Because the primitive notions of RDF (things and properties) are explicitly tied to ideas of modeling, they feel (at least to believers) more nearly ‘semantic’ than the notions of other systems (e.g. XML or s-expressions). The thinness of the triple layer can be an advantage, not only in simplifying the universe of possible primitive operations, but also in reducing threshold anxiety. (More elaborate modeling systems invariably require something like a leap of faith; RDF’s tenets are thin enough and bland enough to make its required leap of faith somewhat smaller and less frightening.) And thin as it is, the subject/verb/object model does allow an infrastructure that knows nothing of the semantics of the information to do a lot of useful things, just as the semantics of the relational model allow RDBMS which understand nothing of application semantics to do a lot of useful things.
Some things it does not do (although prominent exponents of the Semantic Web sometimes speak as if it did):
- provide ‘self-describing data’ (if such a thing exists at all)
- ensure that ‘the semantics’ of data are always explicit or always understood
- guarantee that data from different sources are usefully mergeable
- tell us how to understand, model, formalize our data
- tell us how to validate our data
- tell us how to express complex relations clearly (this problem is not only not addressed by RDF; RDF does as much as any notation or model can to render it insoluble)
This may have been true when Enrique first wrote this, but the situation has perhaps changed with the publication of the Note Defining N-ary Relations on the Semantic Web, published in 2006, which recommends that tuples be reified with a gay abandon that might cause even avowed Platonists to pause and wonder whether all of those things really should be treated as individuals by our logic.
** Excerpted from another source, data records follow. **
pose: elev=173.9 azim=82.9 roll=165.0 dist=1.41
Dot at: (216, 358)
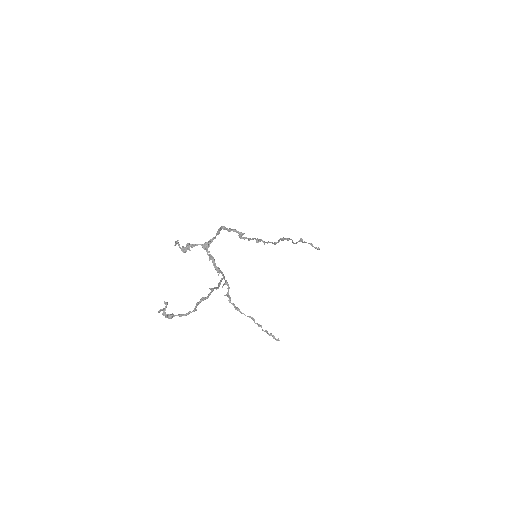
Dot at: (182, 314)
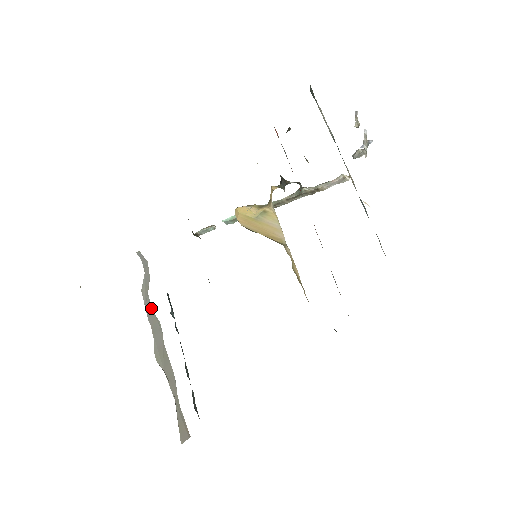
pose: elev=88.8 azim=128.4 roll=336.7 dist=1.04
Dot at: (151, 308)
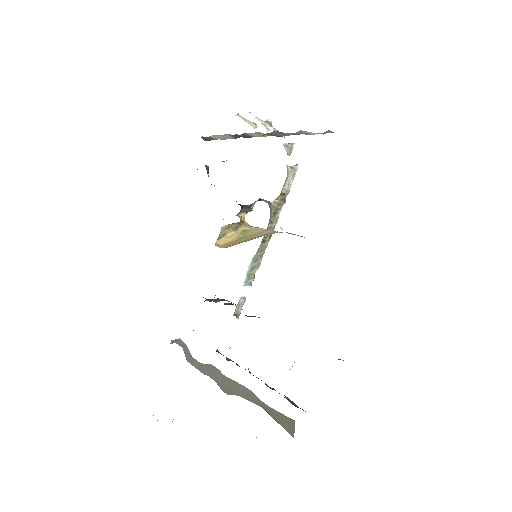
Dot at: (200, 364)
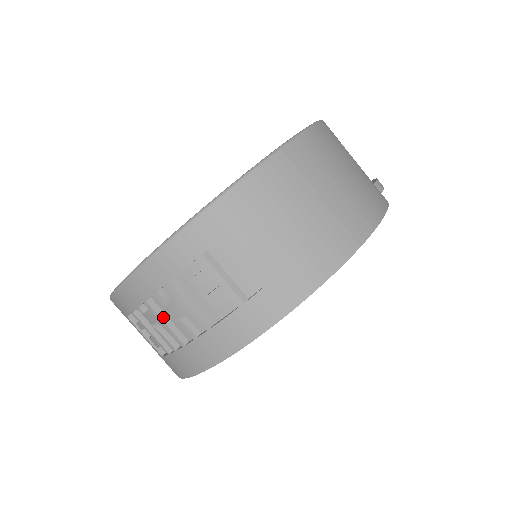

Determined nominalists may be horrified by the recommendation, but it’s no longer true to say that the RDF community doesn’t say how to handle the problem.
Some fans of RDF will perhaps feel that Enrique has shortchanged RDF here, but I have to say that Enrique’s arguments have gone a long way toward making me think RDF could be useful, even if I am still not a committed as I suspect some of my friends in the W3C’s Semantic Web Activity would like.
If this message in a bottle is ever read by anyone, I will be interested to hear back from you on whether you find Enrique’s analysis persuasive.